Dans ce qui est une première réaction à la démission de Seyid Ould Samba N’Diaye, qui était le représentant d’IRA en Assaba, l’Initiative pour la résurgence d’un mouvement abolitionniste en Mauritanie a déclaré que cet homme n’était pas un « représentant effectif » pour elle mais qu’il a été choisi de manière provisoire.

IRA-logoElle a même déclaré avoir des réserves sur son comportement, quand il a poussé l’organisation à s’excuser, pour la première fois dans son histoire, en accusant un citoyen de pratique esclavagiste sans raison. L’organisation a aussi exprimé, dans un communiqué dont Rimweb a reçu une copie, ses remarques préliminaires sur la création de l’agence chargée de l’éradication des séquelles de l’esclavage décidée lors du dernier conseil des ministres.

Elle indique que c’est lors du passage de la caravane d’IRA dans la capitale de l’Assaba que le professeur Seyid Ould Samba Ndiaye est venu proposer, avec un empressement qui a étonné plus d’un, qu’il devienne le représentant de l’organisation. Ce qui a été accepté du fait qu’il est professeur de philosophie et sert dans cette ville et que sa décision devait avoir une base solide. Il y avait aussi qu’il était ancien élève de l’un des dirigeants d’IRA, ce qui a fait qu’on lui a fait confiance sans faire des investigations sur sa personne.
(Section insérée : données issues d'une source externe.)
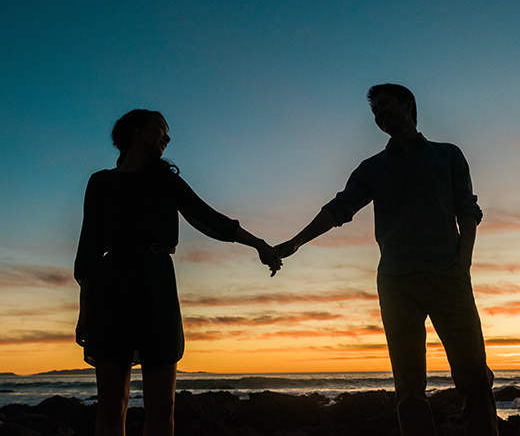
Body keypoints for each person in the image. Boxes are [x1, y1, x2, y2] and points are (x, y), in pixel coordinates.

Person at [275, 84, 498, 436]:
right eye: (375, 111)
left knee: (473, 376)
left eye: (384, 105)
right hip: (396, 283)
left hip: (448, 276)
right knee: (408, 388)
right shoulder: (373, 168)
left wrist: (463, 264)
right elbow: (339, 208)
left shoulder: (448, 155)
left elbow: (467, 211)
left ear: (408, 105)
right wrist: (296, 241)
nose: (380, 114)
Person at [74, 109, 281, 436]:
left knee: (163, 406)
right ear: (136, 129)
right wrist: (85, 311)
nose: (167, 137)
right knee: (113, 404)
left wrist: (259, 245)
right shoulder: (101, 182)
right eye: (160, 128)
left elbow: (208, 218)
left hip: (157, 285)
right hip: (110, 289)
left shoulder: (165, 180)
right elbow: (87, 251)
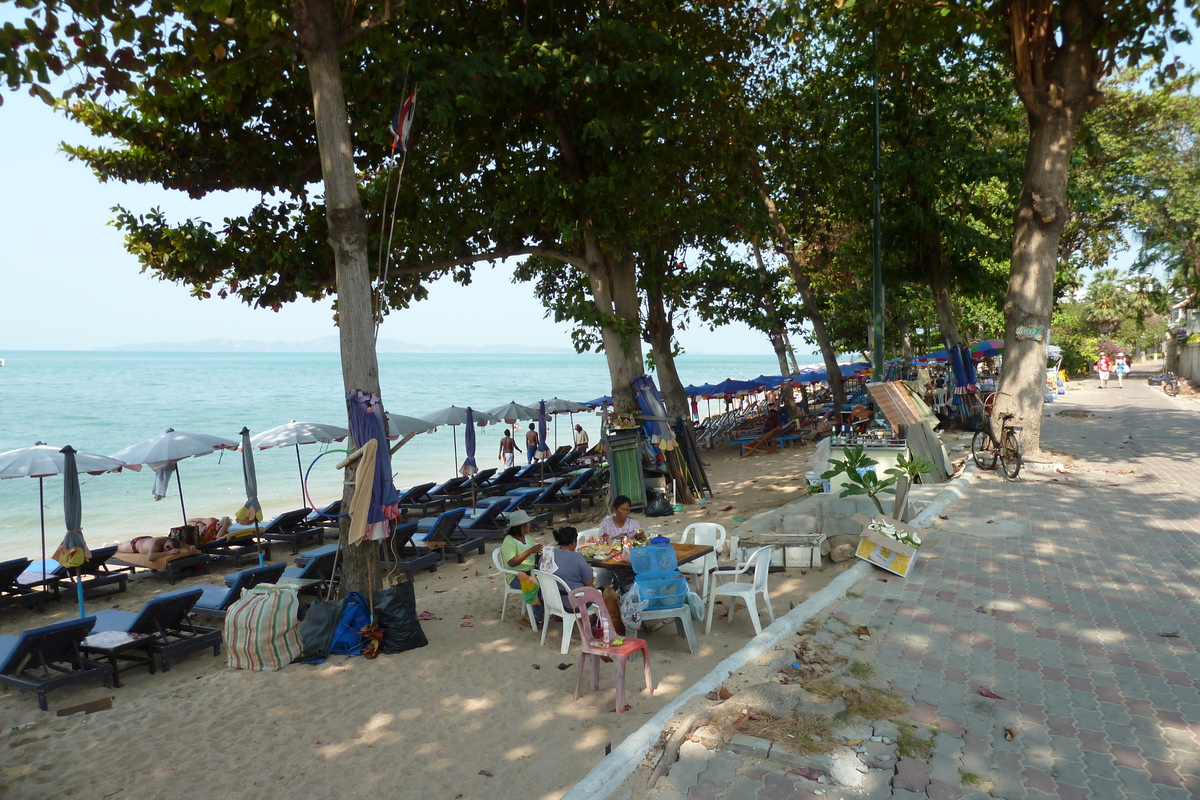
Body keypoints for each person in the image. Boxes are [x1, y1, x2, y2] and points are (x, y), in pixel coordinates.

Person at [500, 509, 543, 626]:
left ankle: (549, 611)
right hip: (516, 576)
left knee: (550, 581)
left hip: (532, 570)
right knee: (536, 586)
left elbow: (535, 553)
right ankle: (537, 618)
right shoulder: (509, 541)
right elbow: (512, 562)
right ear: (520, 526)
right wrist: (530, 551)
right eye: (526, 524)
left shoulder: (528, 538)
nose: (529, 525)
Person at [542, 526, 594, 599]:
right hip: (574, 602)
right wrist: (589, 569)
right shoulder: (576, 557)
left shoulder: (546, 554)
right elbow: (589, 582)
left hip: (550, 600)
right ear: (573, 542)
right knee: (595, 589)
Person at [117, 536, 199, 561]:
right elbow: (150, 557)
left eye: (170, 549)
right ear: (166, 542)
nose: (167, 549)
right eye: (167, 547)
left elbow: (189, 546)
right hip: (135, 545)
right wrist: (169, 553)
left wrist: (192, 547)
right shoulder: (158, 543)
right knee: (118, 548)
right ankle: (109, 544)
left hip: (147, 539)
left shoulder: (174, 541)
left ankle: (119, 541)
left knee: (122, 543)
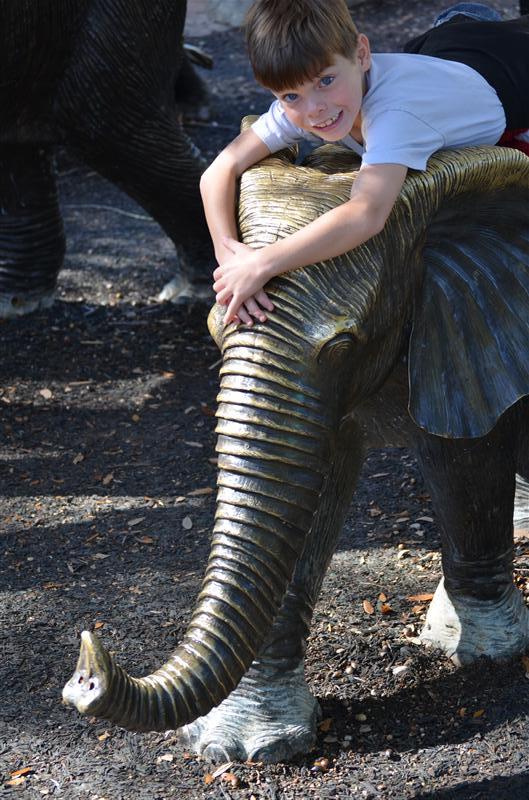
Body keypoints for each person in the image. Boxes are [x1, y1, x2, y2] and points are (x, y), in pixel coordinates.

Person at [200, 0, 529, 327]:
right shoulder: (310, 104)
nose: (314, 109)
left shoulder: (393, 117)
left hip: (510, 81)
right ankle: (467, 20)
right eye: (290, 96)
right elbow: (219, 171)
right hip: (443, 57)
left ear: (361, 54)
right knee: (456, 38)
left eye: (326, 81)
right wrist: (230, 261)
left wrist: (262, 264)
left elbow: (367, 213)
IRA indique que la  relation avec son « représentant » à Kiffa date de deux mois seulement et apparemment, il n’a pas appréhendé, durant ce laps de temps, les idéaux d’IRA.

IRA considère, par la suite, que celui qui prétend être son représentant, s’est empressé pour des raisons inavouables, en adressant sa démission là où cela ne regarde l’organisation en rien, comme il est entré trop vite dans IRA, a porté plainte à tort contre un citoyen et a retiré sa plainte par la suite, et comme il a aussi « démissionné ». Enfin, pour IRA, la décision de créer l’agence n’a coupé que la langue de Ould Samba N’Diaye, qui est apparemment l’unique personne qui en fait « un fonds de commerce », comme il dit.